GPU Architecture NVIDIA Pascal AMD Vega
Product Market Tesla (P100.2) Instinct MI25
GPU Process 16nm FinFET 14nm FinFET
Flagship Chip GP100 GPU Vega 10 GPU
GPU Design SMP (Streaming Multiprocessor Pascal) NCU (Next Compute Unit)
Maximum Transistors 15.3 Billion TBD
Maximum Die Size 610mm2 500-540mm2
Maximum Cores 3840 CUDA Cores 4096 Stream Processors
FP16 Compute ~24.0 TFLOPs 25.0 TFLOPs
FP32 Compute ~12.0 TFLOPs 12.5 TFLOPs
FP64 Compute ~6.00 TFLOPs 0.75 TFLOPs
Maximum VRAM 16 GB HBM2 16 GB HBM2 (High Bandwidth Cache and Controller)
Maximum Bandwidth 720 GB/s 512 GB/s
Maximum TDP 300W
Launch Year Q2 2016 1H 2017

AMD Vega GPU For Consumers Features 8 GB of HBM2 Memory Running at 512 GB/s – The Secret 687F:C1 Card

The consumer variant of the Vega GPU was demoed in Doom and put up some fiery performance against a GeForce GTX 1080 graphics card. The card was seen outpacing the NVIDIA solution but we don’t have exact metrics at hand. Regardless, it’s nice to see the Vega GPU being faster than an enthusiast solution based on NVIDIA’s latest Pascal GPU architecture.
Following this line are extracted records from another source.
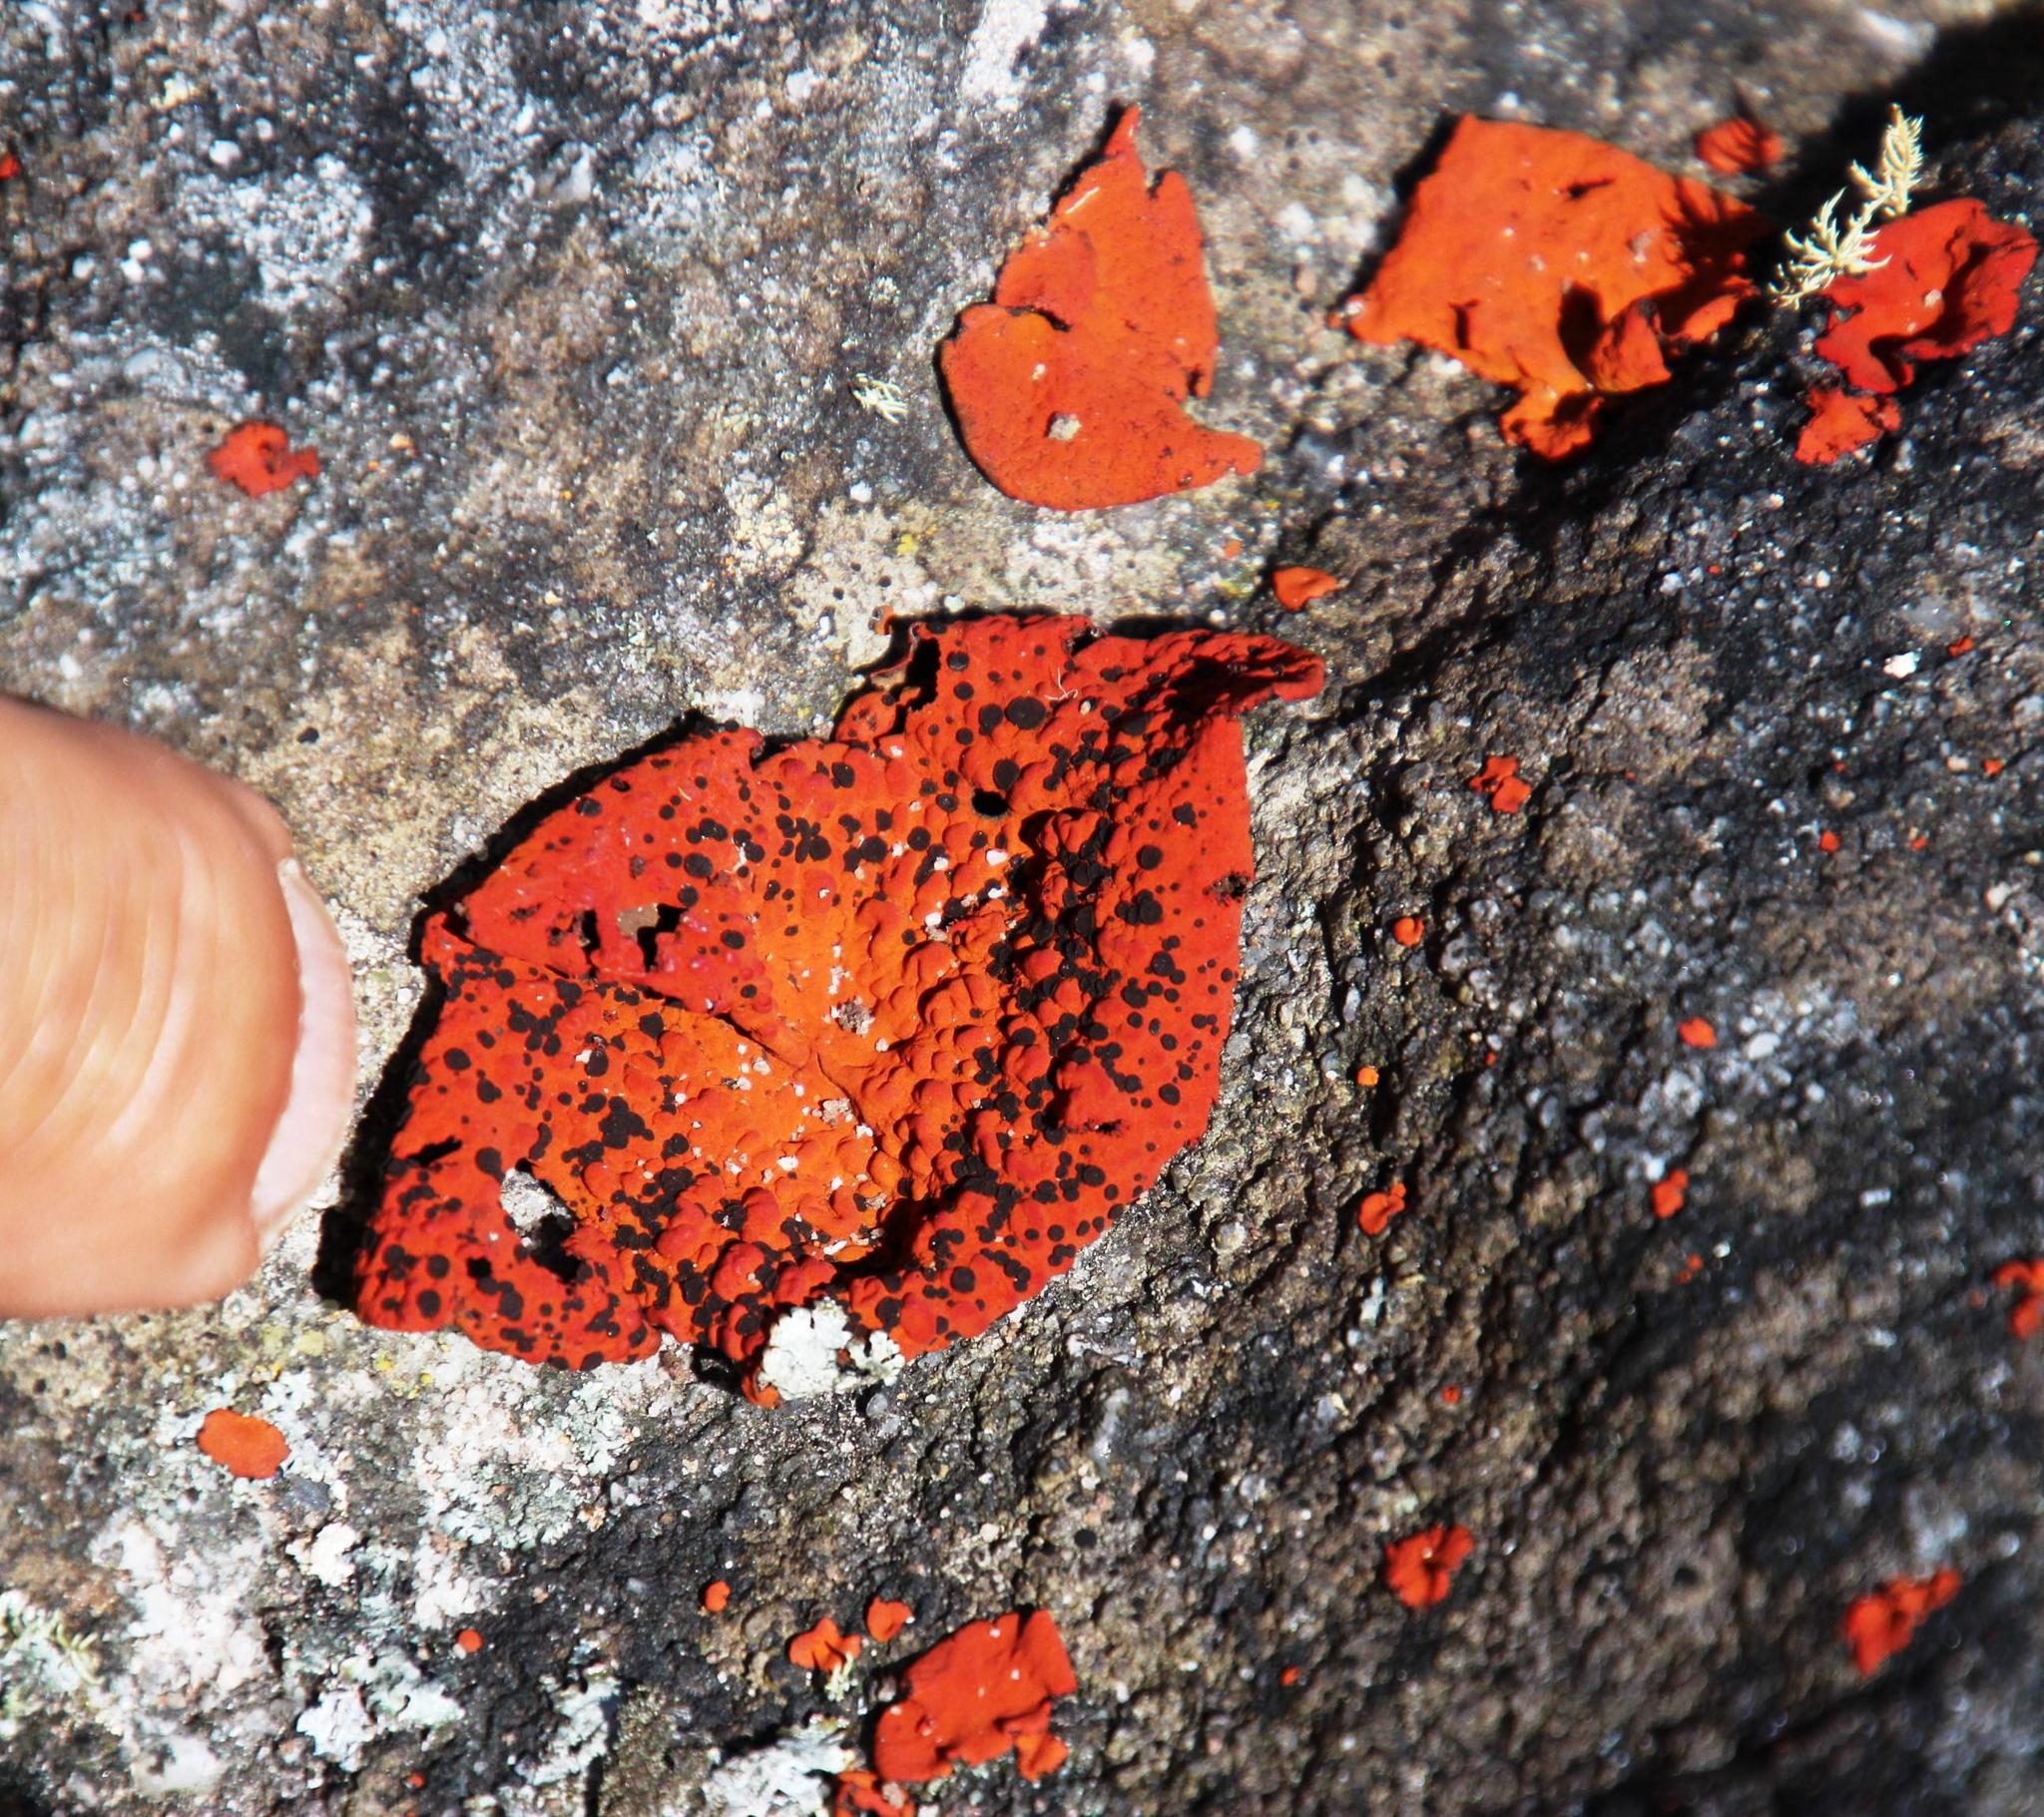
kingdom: Fungi
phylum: Ascomycota
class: Lecanoromycetes
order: Umbilicariales
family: Umbilicariaceae
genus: Lasallia
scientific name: Lasallia rubiginosa
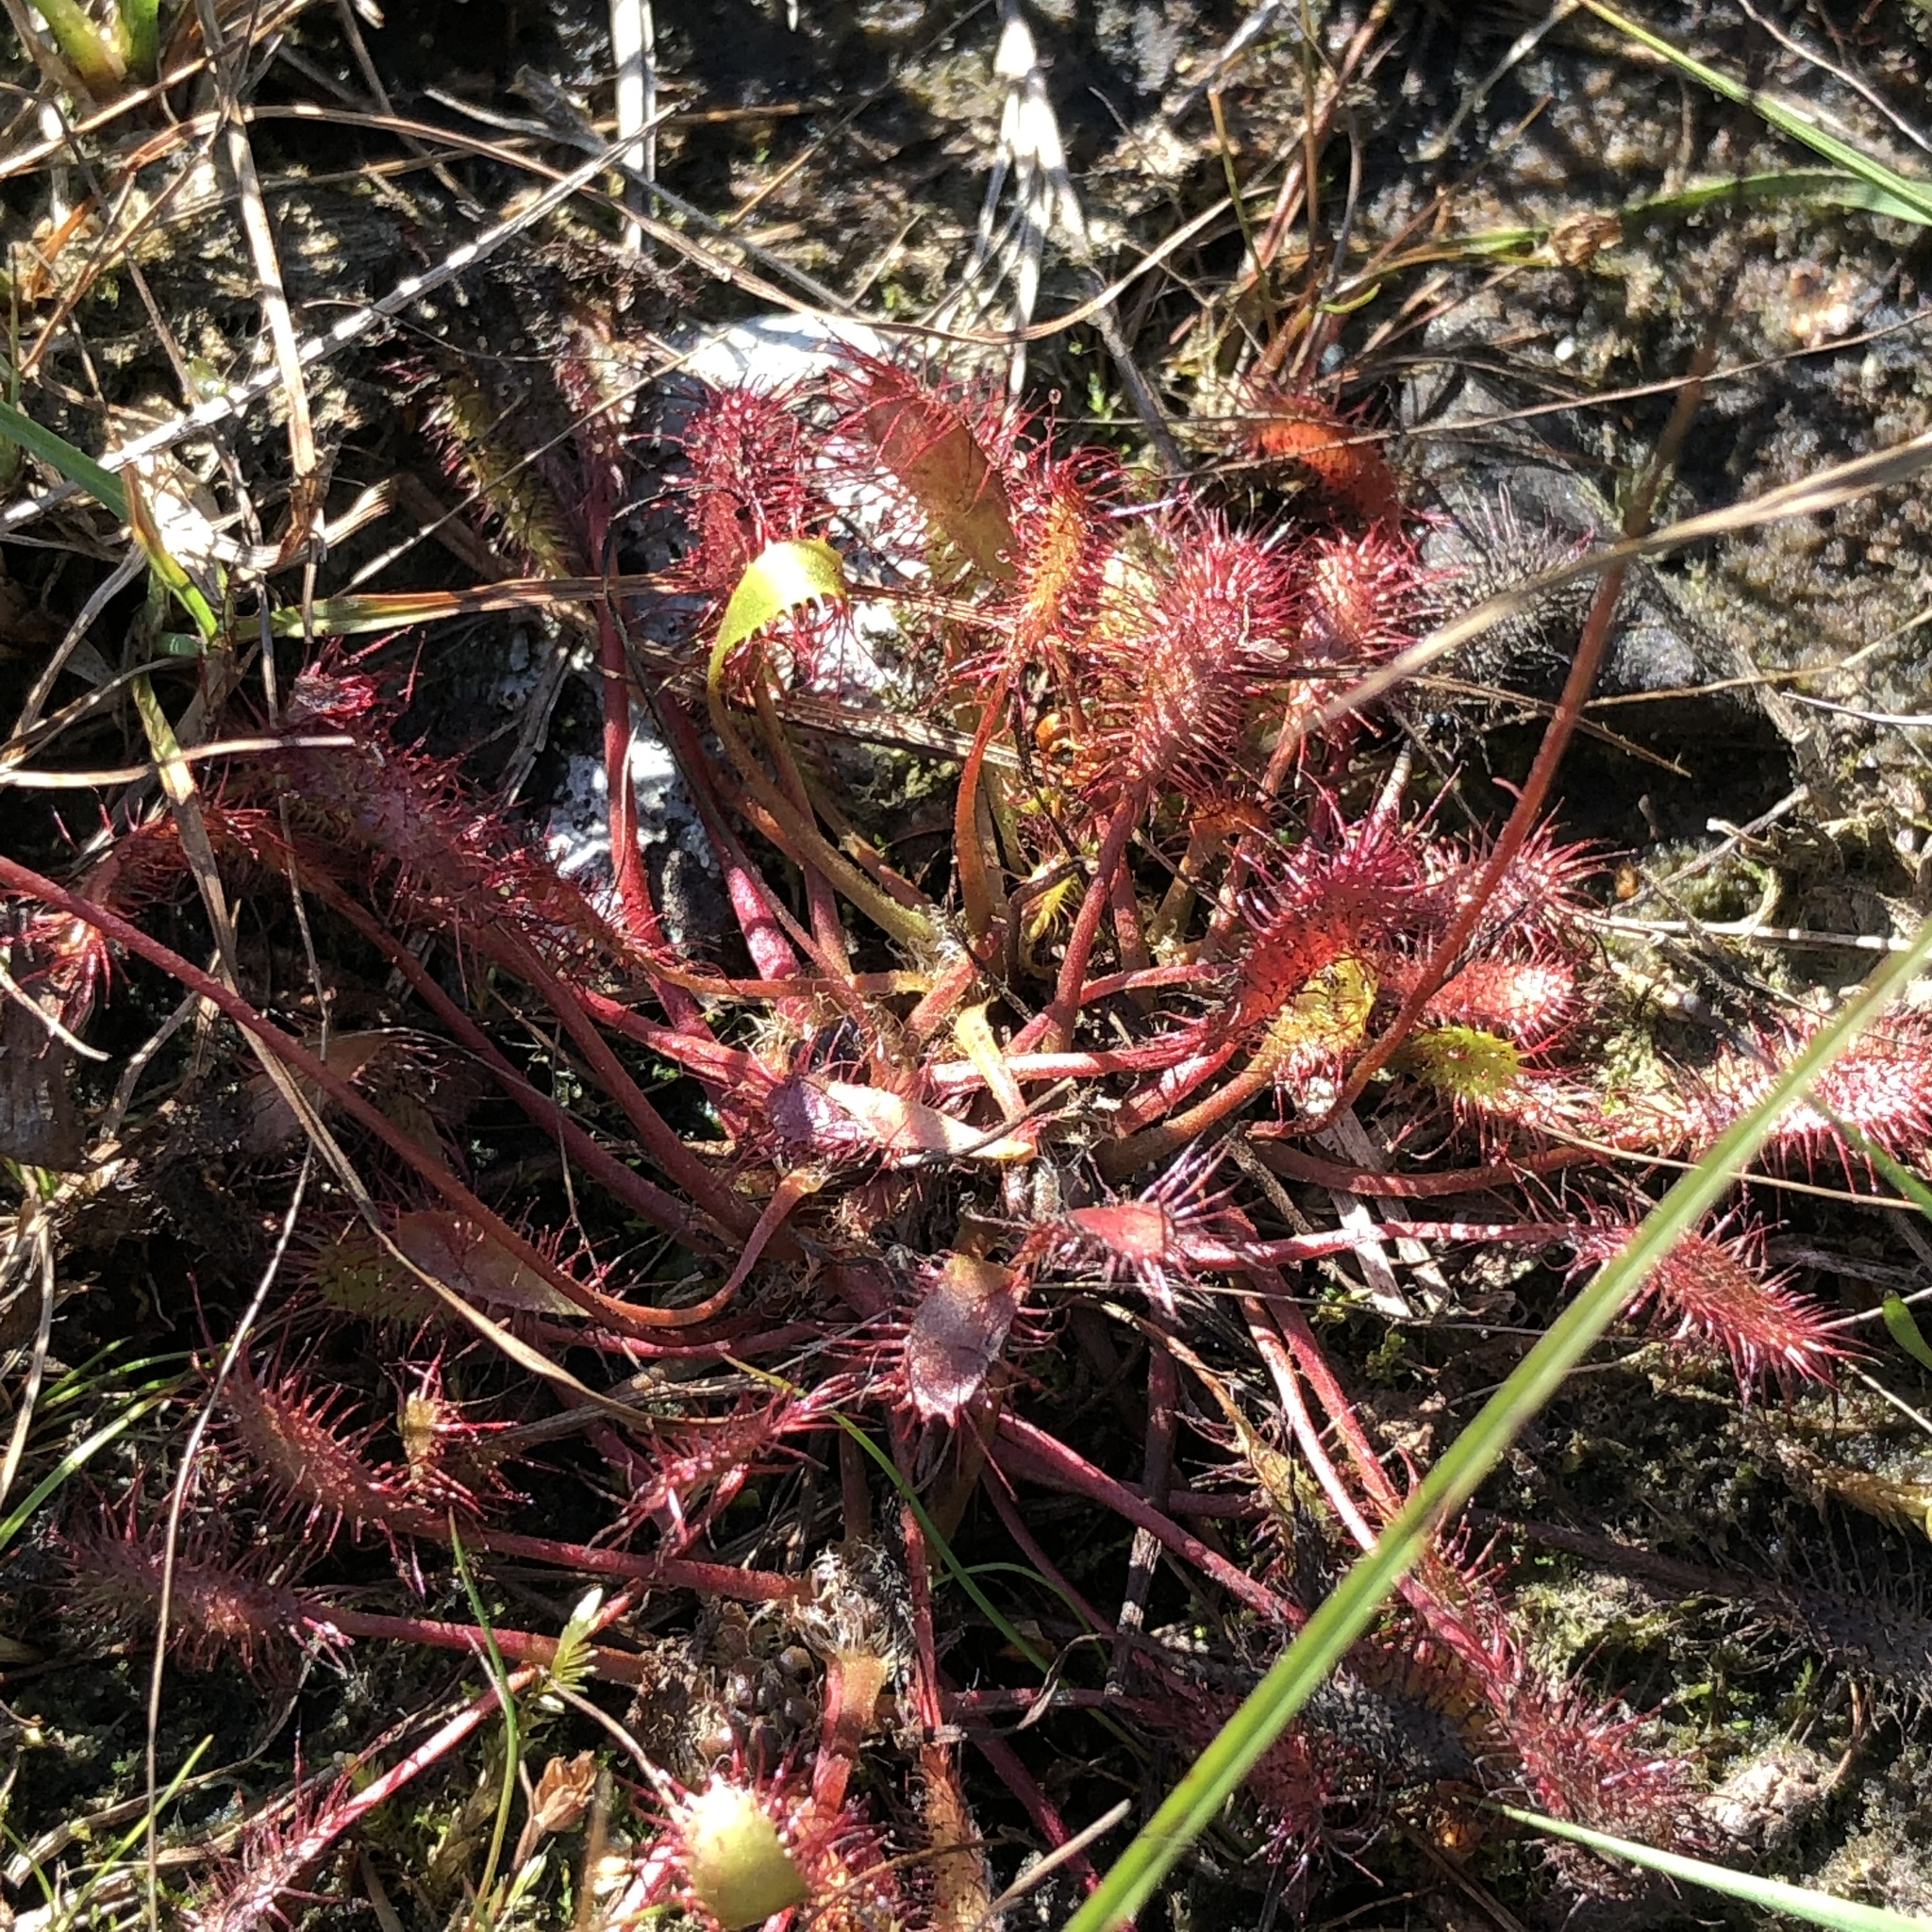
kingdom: Plantae
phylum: Tracheophyta
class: Magnoliopsida
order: Caryophyllales
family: Droseraceae
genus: Drosera
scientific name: Drosera anglica
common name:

Later on, we confirmed that this was the exact GPU that showed up in the AOTS database earlier this month. This variant packs 8 GB of HBM2 and is more focused on desktop PCs rather than the HPC market. Performance of this card was on par with GeForce GTX 1080, but drivers have not been optimized for it yet so we can expect even faster performance from the final variant.

AMD 687F:C1 DirectX 11 / DX12 Tests (1080P/1440P):

There are four benchmarks that were conducted with DirectX 11 API mode. These consist of Crazy, Standard and Low settings. The only score that has actually been compared to other GPUs was the Standard 1080P DX 12 test. This shows the card scoring 8400 points which is in the range of what GeForce GTX 1080 scores. The score was listed at the 131st position before it was deleted. The fact that it was deleted could indicate that it was not supposed to be shown to the public.

The benchmarks also show the card performing next to a high-end GTX 1080. Currently, there’s no GPU from AMD that comes this close in the Polaris Radeon 400 series lineup. If that’s not enough, AMD also demoed the Vega GPU at the New Horizon event and showed the card running Star Wars Battlefront at 4K with greater than 60 FPS which was higher than the refresh rate of the monitor displaying the game.

AMD Vega Lineup

Graphics Card Radeon R9 Fury X Radeon RX 480 Radeon RX Vega Frontier Edition Radeon Vega Pro Radeon RX Vega (Gaming) Radeon RX Vega Pro Duo
GPU Fiji XT Polaris 10 Vega 10 Vega 10 Vega 10 2x Vega 10
Process Node 28nm 14nm FinFET FinFET FinFET FinFET FinFET
Stream Processors 4096 2304 4096 3584 4096 (?) Up to 8192
Performance 8.6 TFLOPS
8.6 (FP16) TFLOPS
5.8 (FP16) TFLOPS
~25 (FP16) TFLOPS
22 (FP16) TFLOPS
>25 (FP16) TFLOPS
Memory Bus 4096-bit 256-bit 2048-bit 2048-bit 2048-bit 4096-bit
Bandwidth 512GB/s 256GB/S 480GB/S 400GB/S TBA TBA
Launch 2015 2016 June 2017 June 2017 July 2017 TBA

This card really looks to be top-notch and built for enthusiasts and we can’t wait to learn more about it. It’s definitely time to get excited if you have been searching for a true flagship graphics card from both NVIDIA GeForce and AMD Radeon. The first few quarters of 2017 will bring true high-end GPUs for PC gamers to grab from store shelves.